Man kann nix sagen, schlecht ist die Scheibe nicht. Es finden sich ein paar echt gute Songs. Meine Favoriten sind Revolution Calling, I Don‘t Believe In Love, Eyes Of The Stranger. Das sind allesamt kraftvolle, treibende Rocksongs mit eingängigen Refrains, teilweise sehr gut gespielten Gitarrensoli und, nicht zu vergessen, grandiosem Gesang.
Aber..
Meisterwerk? Prog Metal? Prog? Oder wenigstens Metal?
FEHLANZEIGE.
Was sich hier findet ist allenfalls leicht anspruchsvoller Hardrock der mit Soundeffekten ausgeschmückt wurde. Dazu kommt eine gesellschaftskritische Story, ein passendes Cover, mehrere Personen mit allem drum und dran; fertig ist das Gesamtkunstwerk- das ich ja nicht mal verdammen will! Sowas muss man auch erstmal erschaffen. Aber das ist weder Metal noch Prog- und demzufolge ja wohl auch ein Progmetal. Des weiteren wird, wie schon mehrfach erwähnt habe, teilweise gnadenlos geklaut. Man findet so viele Pink Floyd Anlehnungen auf diesem Album, dass man sie fast (in Steely Dan/ Keith Jarrett - Gaucho Manier) als Co-Komponisten oder wenigstens als große Inspirationsquelle listen könnte. Gerade bei The Wall müssen die Herren Queensryche gut aufgepasst haben.

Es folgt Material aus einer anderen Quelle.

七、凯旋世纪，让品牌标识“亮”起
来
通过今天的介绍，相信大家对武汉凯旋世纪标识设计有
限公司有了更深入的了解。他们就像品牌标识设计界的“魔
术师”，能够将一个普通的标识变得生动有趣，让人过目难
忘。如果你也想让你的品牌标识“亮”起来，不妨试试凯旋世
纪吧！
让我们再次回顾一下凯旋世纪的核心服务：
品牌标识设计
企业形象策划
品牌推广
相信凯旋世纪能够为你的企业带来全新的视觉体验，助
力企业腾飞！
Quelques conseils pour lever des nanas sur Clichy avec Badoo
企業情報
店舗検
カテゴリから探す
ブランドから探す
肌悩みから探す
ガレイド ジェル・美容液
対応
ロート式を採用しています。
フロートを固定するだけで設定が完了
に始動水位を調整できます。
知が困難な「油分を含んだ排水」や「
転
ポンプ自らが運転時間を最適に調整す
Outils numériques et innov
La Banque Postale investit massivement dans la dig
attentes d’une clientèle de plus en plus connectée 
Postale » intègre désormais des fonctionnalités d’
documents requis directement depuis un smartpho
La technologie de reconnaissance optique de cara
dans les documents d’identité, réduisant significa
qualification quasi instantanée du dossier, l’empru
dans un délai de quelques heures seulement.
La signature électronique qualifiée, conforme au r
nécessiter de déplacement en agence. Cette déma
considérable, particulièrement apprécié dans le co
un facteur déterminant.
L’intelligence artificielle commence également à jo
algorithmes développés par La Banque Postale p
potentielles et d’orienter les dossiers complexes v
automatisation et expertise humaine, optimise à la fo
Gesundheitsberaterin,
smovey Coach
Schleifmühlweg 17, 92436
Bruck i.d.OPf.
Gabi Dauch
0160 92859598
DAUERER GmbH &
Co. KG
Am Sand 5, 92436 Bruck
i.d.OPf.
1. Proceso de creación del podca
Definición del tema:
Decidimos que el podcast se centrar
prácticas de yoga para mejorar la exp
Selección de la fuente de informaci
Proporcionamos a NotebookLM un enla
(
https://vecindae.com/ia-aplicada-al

Ich bin mir zu 100% bewusst, dass ich hier gerade heilige Kühe schlachte. Ich bin mir auch bewusst, dass Bands wie Dream Theater dieses Album gesuchtet haben müssen. Auf deren Debüt gibt es schon einige Passagen die man gern als Reminiszenz an Operation: Mindcrime bezeichnen kann. Aber musikalisch wird auf When Dream & Day Unite noch auf einem ganz anderen Level musiziert.
Bands wie Fates Warning oder Watchtower waren um 1988 einfach schon einen Schritt weiter, weswegen ich es einfach nicht für gerechtfertigt empfinden würde, Operation: Mindcrime die Krone des „ersten Prog Metal Albums“ aufzusetzen. Und was Dream Theater kurze Zeit später abgeliefert haben ist wie gesagt auch noch mal eine andere Liga.
Und was soll das überhaupt, einem Album immer so einen Schubladenstempel audrücken zu wollen? Ist In The Court Of The Crimson King wirklich das erste Progressive Rock Album? Haben die Beatles mit Sgt. Pepper wirklich den Psychedelic Rock erfunden? Das ist doch völlig irrelevant. Allesamt sind es einflussreiche, grandiose Alben gewesen, zu denen man Mindcrime zählen kann, aber nicht muss. Ich zähle es nicht dazu.
 

 

Bewertung:

Je nach Laune schwankt das immer mal so zwischen 8 und 9, also müsste hier eigentlich eine 8,5 stehen.

 

Vergleichbar mit:

Diversen 80er Jahre Hard Rock und Heavy Metal Bands.